§ Vorliegender Text
○ ○ ○

Euroraum könnte Rezession Anfang 2013 hinter sich lassen

Bankvolkswirte sahen sich in ihren Erwartungen bestätigt, dass der wirtschaftliche Sinkflug im Währungsraum bald ein Ende finden könnte. Allerdings würde Deutschland daran einen sehr großen Anteil haben. Dort deuten jüngste Frühindikatoren auf eine konjunkturelle Wende im Frühjahr hin, während die wirtschaftliche Lage in vielen anderen Euroländern vorerst schlecht bleiben dürfte. Das Ifo-Geschäftsklima, das an diesem Freitag veröffentlicht wird, dürfte die günstigeren Aussichten für Deutschland bestätigen. Die Einkaufsmanagerindizes verbesserten sich für die größte Volkswirtschaft des Euroraums zu Jahresbeginn spürbar.
FRANKREICH SCHWACH
Anders sieht es in Frankreich aus: Dort verschlechterte sich die Stimmung der Einkaufsleiter im Januar deutlich. Analysten der Landesbank Hessen-Thüringen (Helaba) erklärten die Entwicklung vor allem mit den ungünstigeren Rahmenbedingungen in der zweitgrößte Euro-Wirtschaft. "Umso mehr kommt es in Frankreich darauf an, die Wettbewerbsfähigkeit der Unternehmen zu stärken." In den großen Krisenländern Italien und Spanien, wo wie üblich keine vorläufigen Umfragewerte veröffentlicht wurden, könnte sich die konjunkturelle Lage zu Jahresbeginn zwar etwas bessern. Mit Wachstum rechnen die meisten Experten aber erst zum Jahresende hin.

○ ○ ○

Schreiben Sie den obigen Artikel über die Rezession im Euroraum im Anschluss an seinen letzten Satz weiter.

○ ○ ○

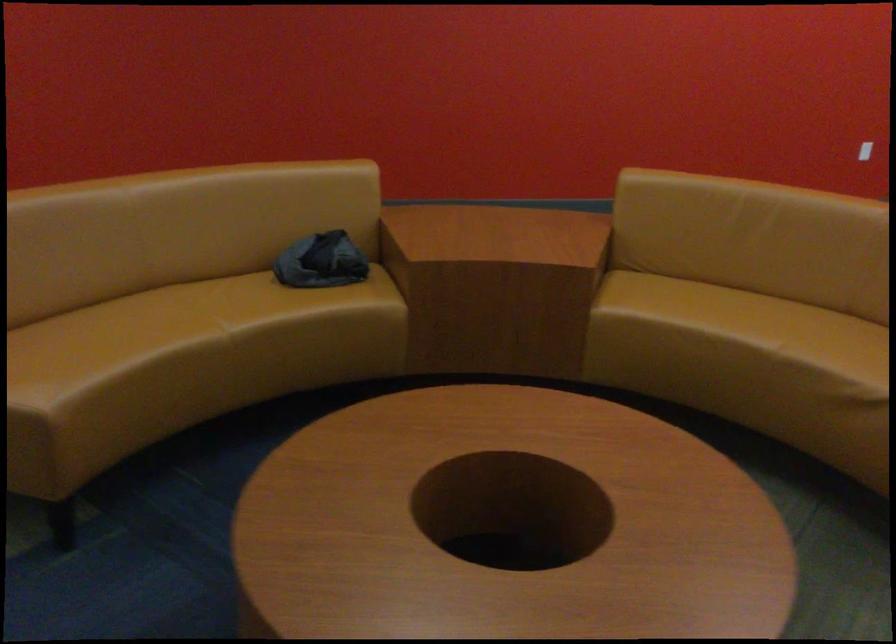
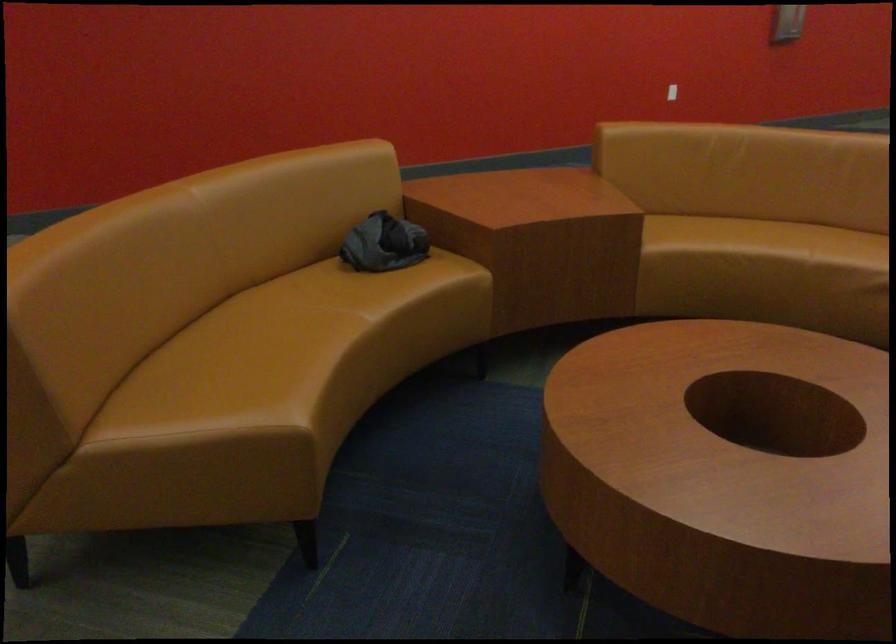
Locate, in the second image, the point that corresponds to point (142, 328) in the first image.

(271, 336)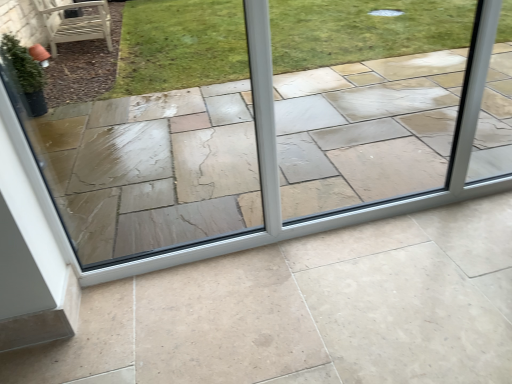
This screenshot has height=384, width=512. Describe the element at coordinates (262, 171) in the screenshot. I see `transparent glass window at center` at that location.

You are a GUI agent. You are given a task and a screenshot of the screen. Output one action in this format:
    pyautogui.click(x=<x>, y=<y>)
    Task: Click on the transparent glass window at center
    This screenshot has height=384, width=512.
    Given the screenshot: What is the action you would take?
    pos(262,171)

In order to face transparent glass window at center, should I rotate leftwards or rightwards?

It's best to rotate right around 8.182 degrees.

This screenshot has height=384, width=512. Find the location of `transparent glass window at center`. transparent glass window at center is located at coordinates (262, 171).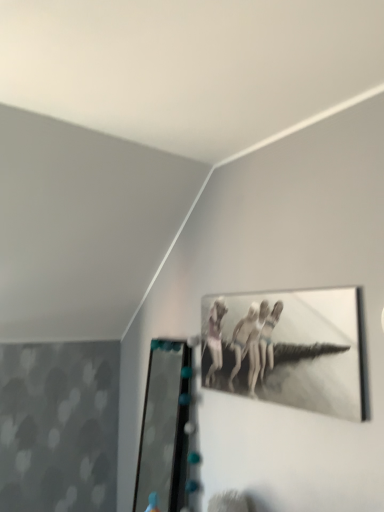
Locate an element on the screen. The width and height of the screenshot is (384, 512). clear glass mirror at center is located at coordinates (164, 426).

What do you see at coordinates (164, 426) in the screenshot? This screenshot has width=384, height=512. I see `clear glass mirror at center` at bounding box center [164, 426].

Locate an element on the screen. Image resolution: width=384 pixels, height=512 pixels. clear glass mirror at center is located at coordinates (164, 426).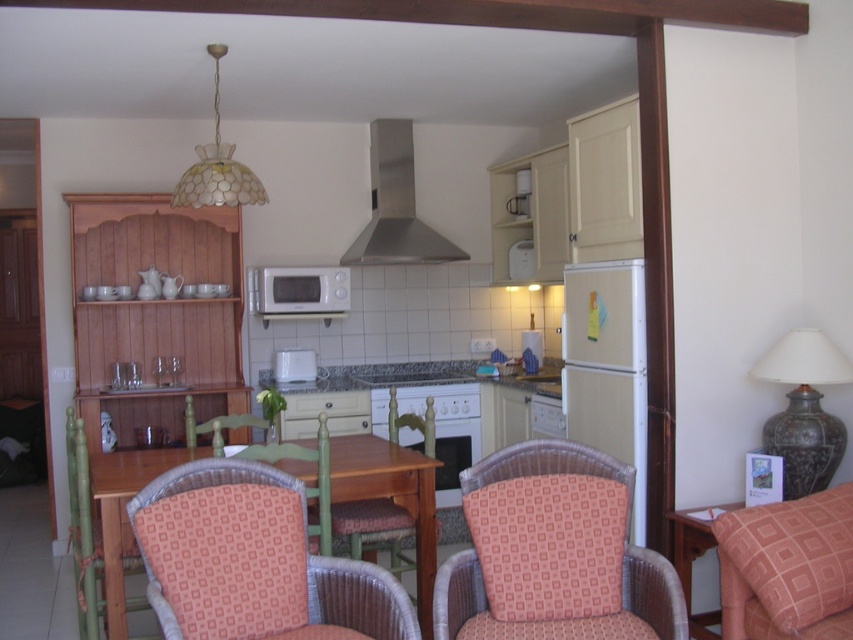
Is point (547, 518) closer to viewer compared to point (379, 545)?

Yes, point (547, 518) is closer to viewer.

Is pink fabric armchair at lower right above woven fabric armchair at center?

Indeed, pink fabric armchair at lower right is positioned over woven fabric armchair at center.

Which is behind, point (463, 566) or point (434, 518)?

The point (434, 518) is more distant.

Identify the location of pink fabric armchair at lower right. This screenshot has height=640, width=853. (555, 548).

Between pink fabric armchair at lower right and white matte microwave at center, which one is positioned higher?

white matte microwave at center

Does pink fabric armchair at lower right lie behind white matte microwave at center?

No, pink fabric armchair at lower right is in front of white matte microwave at center.

Is point (682, 620) positioned behind point (318, 292)?

No.

This screenshot has width=853, height=640. I want to click on pink fabric armchair at lower right, so 555,548.

Where is `pink fabric armchair at lower right`? This screenshot has width=853, height=640. pink fabric armchair at lower right is located at coordinates (555, 548).

Between pink fabric armchair at lower right and wooden table at center, which one has less height?

pink fabric armchair at lower right is shorter.

Locate an element on the screen. pink fabric armchair at lower right is located at coordinates (555, 548).

Locate an element on the screen. pink fabric armchair at lower right is located at coordinates (555, 548).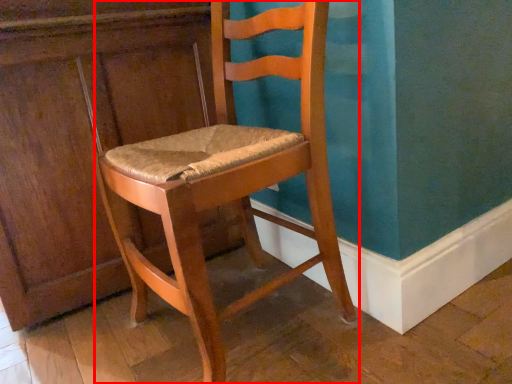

○ ○ ○

§ Antwortfeld
Trotz der jüngsten Aufhellung liegt der Gesamtindikator für den Euroraum immer noch unter der Wachstumsschwelle. Werte unterhalb von 50 Punkten deuten auf eine Schrumpfung hin, Werte darüber signalisieren Wachstum. Im Gegensatz etwa zum Geschäftsklima werden bei der Einkaufsmanagerstimmung konkrete Fragen zu Produktion und Auftragslage gestellt. Die Umfrageergebnisse orientieren sich mithin stärker an realwirtschaftlichen Zahlen als andere Frühindikatoren.